**Problem 1**
In the Dock badge post below, restate the paragraph that begins "I keep the badge count internally" more briefly, keeping its main facts.
**Problem 2**
Answer these from the Dock badge post below, one line each:
(a) On what date was the post written?
(b) Which call does the app use to post notifications to Notification Center?
(c) What happens to the app's setBadgeLabel: calls when "Badge app icon" is unchecked?
**Problem 3**
Take the Dock badge post below further by writing what comes after its final sentence.
── Extract
We don't need no stinking badges

October 31, 2016

This is a follow-up to How to Badge an App’s Icon in the Dock by Matthias Gansrigler, or as he's known in the developer community, "Rig". I want to thank Rig for helping me to solve a problem with NSUserNotification. My app posts notifications to Notification Center using -[NSUserNotificationCenter deliverNotification:], and this worked fine for alerts and sounds, but I couldn't figure out how to handle the "Badge app icon" setting in System Preferences, Notifications. The documentation for NSUserNotification is sparse and implies that Notification Center handles everything automatically. The reality is that developers need to do almost everything themselves. Rig's blog post talked about an app that only shows a Dock badge, so I want to expand on that to talk about an app that shows alerts and plays sounds in addition to badging the Dock icon. Here's the code that I use to show an "unread" count:

-(void)userNotificationCenter:(NSUserNotificationCenter *)center didDeliverNotification:(NSUserNotification *)notification
	if ([notification isPresented])
		[[NSApp dockTile] setBadgeLabel:[NSString stringWithFormat:@"%lu", ++_badgeCount]];

I keep the badge count internally, as an ivar, and I only increment the badge count when a notification is "presented". The presented property of NSUserNotification is generic, so it applies even if the Notifications alert style is set to "None" in System Preferences. When you call -[NSUserNotificationCenter deliverNotification:], you don't know at that point whether the notification will be presented to the user — this usually depends on whether the app is active or not ‐ so you want to set the NSUserNotificationCenter delegate and use the delegate method above to determine whether it is appropriate to increment the badge count.

There is no API to determine whether the user has "Badge app icon" checked in System Preferences. I was stuck on that, but the trick here, which Rig discovered, is that when "Badge app icon" is unchecked, your app's calls to setBadgeLabel: will not actually set the badge label. This is analogous to deliverNotification: in that you should call the method regardless, and Notification Center determines whether anything happens as a result, according to the user's preferences. In hindsight this makes sense, but unfortunately the documentation is sorely lacking to make sense of it with foresight.
────
── Entries supplied
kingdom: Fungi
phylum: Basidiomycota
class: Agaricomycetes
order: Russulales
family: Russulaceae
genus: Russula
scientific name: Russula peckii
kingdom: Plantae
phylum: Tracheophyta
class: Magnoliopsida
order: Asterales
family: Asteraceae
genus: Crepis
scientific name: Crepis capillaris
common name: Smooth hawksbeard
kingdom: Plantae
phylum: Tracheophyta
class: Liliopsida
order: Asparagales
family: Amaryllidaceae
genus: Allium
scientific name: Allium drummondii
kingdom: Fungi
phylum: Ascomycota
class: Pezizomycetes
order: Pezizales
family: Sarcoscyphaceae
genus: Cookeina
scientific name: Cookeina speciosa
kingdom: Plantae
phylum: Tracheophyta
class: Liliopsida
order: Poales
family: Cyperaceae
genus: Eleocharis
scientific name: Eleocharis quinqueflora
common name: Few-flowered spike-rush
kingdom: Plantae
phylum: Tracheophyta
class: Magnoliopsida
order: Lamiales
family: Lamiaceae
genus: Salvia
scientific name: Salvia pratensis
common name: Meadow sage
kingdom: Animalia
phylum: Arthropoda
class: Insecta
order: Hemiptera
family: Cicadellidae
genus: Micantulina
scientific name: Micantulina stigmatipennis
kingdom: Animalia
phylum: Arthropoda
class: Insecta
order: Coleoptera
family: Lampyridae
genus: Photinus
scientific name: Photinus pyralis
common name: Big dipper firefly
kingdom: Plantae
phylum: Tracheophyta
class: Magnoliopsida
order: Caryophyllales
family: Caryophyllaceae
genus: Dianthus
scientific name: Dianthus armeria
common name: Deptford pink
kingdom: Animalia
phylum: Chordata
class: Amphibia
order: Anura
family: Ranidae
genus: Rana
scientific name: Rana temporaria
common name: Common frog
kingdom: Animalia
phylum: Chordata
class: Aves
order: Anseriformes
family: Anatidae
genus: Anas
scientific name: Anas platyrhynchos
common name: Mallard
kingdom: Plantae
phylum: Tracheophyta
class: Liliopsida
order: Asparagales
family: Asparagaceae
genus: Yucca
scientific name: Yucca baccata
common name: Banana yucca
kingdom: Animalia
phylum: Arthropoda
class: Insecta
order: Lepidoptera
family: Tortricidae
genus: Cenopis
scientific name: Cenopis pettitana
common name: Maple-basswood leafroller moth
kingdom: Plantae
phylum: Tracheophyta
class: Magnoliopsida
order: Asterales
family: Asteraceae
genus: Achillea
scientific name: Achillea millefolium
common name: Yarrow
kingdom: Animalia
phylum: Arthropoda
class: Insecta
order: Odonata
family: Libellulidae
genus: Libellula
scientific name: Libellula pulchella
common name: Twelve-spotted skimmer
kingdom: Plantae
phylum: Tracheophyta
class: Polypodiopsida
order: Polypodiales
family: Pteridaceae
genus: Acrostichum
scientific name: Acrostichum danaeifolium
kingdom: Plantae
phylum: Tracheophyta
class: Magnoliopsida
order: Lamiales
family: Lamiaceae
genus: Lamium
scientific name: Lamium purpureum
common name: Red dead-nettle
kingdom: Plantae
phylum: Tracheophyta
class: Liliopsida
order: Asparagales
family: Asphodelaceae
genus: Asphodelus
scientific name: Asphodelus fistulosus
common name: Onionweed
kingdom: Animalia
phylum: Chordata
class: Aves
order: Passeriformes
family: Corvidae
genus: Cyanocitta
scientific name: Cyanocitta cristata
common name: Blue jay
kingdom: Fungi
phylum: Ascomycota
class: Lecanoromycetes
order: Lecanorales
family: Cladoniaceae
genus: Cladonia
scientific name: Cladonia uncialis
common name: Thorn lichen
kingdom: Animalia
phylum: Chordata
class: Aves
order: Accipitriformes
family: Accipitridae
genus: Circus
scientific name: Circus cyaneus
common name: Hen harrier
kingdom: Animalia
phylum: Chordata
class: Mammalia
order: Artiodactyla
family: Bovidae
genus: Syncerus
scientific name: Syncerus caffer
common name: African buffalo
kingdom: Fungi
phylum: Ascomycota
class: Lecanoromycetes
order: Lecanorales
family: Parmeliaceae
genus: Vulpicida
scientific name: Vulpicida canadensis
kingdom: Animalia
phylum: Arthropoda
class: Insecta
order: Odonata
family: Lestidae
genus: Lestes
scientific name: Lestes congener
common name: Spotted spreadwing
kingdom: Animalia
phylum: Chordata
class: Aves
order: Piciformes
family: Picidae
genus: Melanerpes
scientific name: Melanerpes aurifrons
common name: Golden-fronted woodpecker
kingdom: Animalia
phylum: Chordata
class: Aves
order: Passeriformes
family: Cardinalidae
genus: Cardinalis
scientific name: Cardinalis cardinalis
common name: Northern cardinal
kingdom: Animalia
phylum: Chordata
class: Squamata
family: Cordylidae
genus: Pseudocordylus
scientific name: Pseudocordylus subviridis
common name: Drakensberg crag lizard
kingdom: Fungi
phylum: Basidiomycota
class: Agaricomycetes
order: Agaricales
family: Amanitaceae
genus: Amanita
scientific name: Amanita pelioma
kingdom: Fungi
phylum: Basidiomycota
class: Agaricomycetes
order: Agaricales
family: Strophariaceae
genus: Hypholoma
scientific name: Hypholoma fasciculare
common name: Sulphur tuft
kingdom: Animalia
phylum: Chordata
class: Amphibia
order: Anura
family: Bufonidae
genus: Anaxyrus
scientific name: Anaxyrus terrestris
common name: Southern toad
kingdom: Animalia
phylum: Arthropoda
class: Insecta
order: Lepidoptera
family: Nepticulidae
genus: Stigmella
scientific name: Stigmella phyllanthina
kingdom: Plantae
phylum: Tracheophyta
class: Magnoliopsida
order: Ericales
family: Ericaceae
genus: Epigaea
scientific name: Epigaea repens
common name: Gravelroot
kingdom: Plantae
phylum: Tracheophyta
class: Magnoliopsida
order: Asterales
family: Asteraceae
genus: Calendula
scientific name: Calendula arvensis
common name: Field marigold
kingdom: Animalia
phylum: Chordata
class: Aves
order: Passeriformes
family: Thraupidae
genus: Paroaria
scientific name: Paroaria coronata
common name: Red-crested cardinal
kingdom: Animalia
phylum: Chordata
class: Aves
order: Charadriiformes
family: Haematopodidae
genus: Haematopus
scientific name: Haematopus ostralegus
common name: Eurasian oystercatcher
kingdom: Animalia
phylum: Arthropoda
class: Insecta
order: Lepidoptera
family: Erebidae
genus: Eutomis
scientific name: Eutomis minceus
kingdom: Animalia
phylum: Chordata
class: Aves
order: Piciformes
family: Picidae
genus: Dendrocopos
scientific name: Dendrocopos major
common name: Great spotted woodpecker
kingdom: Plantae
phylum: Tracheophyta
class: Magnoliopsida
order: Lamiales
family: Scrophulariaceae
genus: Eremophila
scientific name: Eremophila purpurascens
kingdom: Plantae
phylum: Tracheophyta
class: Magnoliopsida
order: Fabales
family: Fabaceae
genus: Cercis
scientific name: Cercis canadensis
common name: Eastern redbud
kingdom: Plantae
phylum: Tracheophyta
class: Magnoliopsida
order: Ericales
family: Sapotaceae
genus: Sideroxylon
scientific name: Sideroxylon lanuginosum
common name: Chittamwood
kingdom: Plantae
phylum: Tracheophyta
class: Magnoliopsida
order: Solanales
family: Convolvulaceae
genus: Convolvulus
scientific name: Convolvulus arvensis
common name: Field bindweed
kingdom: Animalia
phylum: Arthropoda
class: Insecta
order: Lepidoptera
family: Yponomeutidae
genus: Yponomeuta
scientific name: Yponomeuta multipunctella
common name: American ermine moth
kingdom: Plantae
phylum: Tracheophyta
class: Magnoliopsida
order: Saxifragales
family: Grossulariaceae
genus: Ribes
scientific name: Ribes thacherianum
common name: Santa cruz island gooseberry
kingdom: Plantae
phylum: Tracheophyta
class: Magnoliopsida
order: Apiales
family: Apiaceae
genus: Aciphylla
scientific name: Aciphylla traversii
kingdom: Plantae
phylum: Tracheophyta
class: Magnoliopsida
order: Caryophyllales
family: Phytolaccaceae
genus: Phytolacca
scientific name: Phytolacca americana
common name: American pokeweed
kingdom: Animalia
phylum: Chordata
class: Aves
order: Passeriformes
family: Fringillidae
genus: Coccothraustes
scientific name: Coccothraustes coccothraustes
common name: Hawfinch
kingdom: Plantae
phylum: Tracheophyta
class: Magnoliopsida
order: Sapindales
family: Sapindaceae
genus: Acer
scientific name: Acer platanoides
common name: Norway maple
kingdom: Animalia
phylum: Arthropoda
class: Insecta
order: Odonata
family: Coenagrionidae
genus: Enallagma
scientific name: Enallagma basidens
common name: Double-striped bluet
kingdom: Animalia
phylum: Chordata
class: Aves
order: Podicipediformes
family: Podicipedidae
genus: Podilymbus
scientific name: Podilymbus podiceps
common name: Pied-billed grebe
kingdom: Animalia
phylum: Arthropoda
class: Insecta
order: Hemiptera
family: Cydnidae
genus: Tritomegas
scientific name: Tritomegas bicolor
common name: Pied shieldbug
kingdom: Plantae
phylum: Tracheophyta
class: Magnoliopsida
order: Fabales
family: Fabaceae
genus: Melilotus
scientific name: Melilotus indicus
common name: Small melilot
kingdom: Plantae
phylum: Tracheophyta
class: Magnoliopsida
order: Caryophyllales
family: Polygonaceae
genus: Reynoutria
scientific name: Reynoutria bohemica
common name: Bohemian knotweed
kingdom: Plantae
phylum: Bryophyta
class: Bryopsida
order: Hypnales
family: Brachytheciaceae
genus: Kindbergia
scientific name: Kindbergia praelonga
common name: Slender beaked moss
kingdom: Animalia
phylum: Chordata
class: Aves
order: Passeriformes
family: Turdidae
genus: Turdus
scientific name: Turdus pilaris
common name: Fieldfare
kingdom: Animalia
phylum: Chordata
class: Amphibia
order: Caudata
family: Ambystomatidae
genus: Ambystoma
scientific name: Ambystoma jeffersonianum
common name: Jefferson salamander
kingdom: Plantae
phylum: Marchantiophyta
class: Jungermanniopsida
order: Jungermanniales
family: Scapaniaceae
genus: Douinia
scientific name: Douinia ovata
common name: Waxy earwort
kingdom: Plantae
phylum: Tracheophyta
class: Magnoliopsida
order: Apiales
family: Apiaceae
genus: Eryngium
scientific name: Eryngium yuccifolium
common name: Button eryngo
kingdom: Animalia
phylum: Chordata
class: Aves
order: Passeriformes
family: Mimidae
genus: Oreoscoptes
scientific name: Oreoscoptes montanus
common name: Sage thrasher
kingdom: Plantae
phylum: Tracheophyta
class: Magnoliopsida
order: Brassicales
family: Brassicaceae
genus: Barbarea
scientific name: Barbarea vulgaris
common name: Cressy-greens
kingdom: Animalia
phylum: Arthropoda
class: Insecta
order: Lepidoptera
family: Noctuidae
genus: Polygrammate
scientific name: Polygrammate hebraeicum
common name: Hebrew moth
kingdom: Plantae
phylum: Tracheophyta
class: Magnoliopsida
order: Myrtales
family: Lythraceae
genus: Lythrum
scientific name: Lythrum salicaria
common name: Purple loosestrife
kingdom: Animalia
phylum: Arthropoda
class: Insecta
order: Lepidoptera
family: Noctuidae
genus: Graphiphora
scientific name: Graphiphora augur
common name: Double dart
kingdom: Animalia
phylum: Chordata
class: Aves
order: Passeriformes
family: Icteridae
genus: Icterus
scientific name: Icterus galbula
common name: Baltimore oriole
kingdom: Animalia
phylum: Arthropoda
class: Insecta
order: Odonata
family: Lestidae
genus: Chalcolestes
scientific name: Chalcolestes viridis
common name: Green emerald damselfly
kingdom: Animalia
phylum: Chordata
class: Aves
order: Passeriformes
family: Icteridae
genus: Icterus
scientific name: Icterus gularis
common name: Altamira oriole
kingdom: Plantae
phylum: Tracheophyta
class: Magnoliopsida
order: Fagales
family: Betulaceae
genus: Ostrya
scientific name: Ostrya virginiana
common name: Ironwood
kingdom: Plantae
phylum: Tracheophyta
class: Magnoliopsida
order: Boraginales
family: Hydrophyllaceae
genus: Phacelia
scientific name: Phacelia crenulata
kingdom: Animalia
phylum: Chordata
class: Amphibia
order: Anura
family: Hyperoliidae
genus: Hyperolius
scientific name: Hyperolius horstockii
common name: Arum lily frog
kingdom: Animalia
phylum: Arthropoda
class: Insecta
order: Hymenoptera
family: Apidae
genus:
────
**Answer box 1**
The app keeps its badge count as an ivar and raises it only when a notification is "presented." This property is generic, so it applies even when the alert style is set to "None." When -[NSUserNotificationCenter deliverNotification:] is called, you can't yet tell whether the notification will be shown, since that usually depends on whether the app is active. So you should set the NSUserNotificationCenter delegate and use its delegate method to decide whether to increment the count.

**Answer box 2**
(a) October 31, 2016.
(b) -[NSUserNotificationCenter deliverNotification:].
(c) They do not actually set the badge label.

**Answer box 3**
If you want to clear the unread count when the app becomes active, you can use the <NSApplicationDelegate> method:

-(void)applicationDidBecomeActive:(NSNotification *)notification
	_badgeCount = 0;
	[[NSApp dockTile] setBadgeLabel:nil];

You'll also need to call [[NSApp dockTile] setBadgeLabel:nil] in applicationWillTerminate: otherwise the Dock badge will remain visible after the app quits. And you may want to call it in applicationDidFinishLaunching: too, in case your app crashed before it could clear the previous badge.

Before I end this blog post, I'll give you a few more undocumented hints about NSUserNotification usage. Most important, you must set informativeText, otherwise the notification won't be presented, no matter what. You'll also want to set soundName in order to support the "Play sound for notifications" preference. I use NSUserNotificationDefaultSoundName for the value. Again, there's no API to determine the preference setting, but if you set a sound, it will only get played if "Play sound for notifications" is checked. Finally, let's look at what the Human Interface Guidelines have to say about notifications:

Provide a custom message that does not include your app name. Your custom message is displayed in alerts and banners, and in Notification Center list items. You should not include your app’s name in your custom message, because macOS automatically displays the name with your message.

Fact check: This is true, but misleading. The notification title will automatically become the app's name if you don't call -[NSUserNotification setTitle:]. If you set a custom title, then the app's name is not automatically displayed.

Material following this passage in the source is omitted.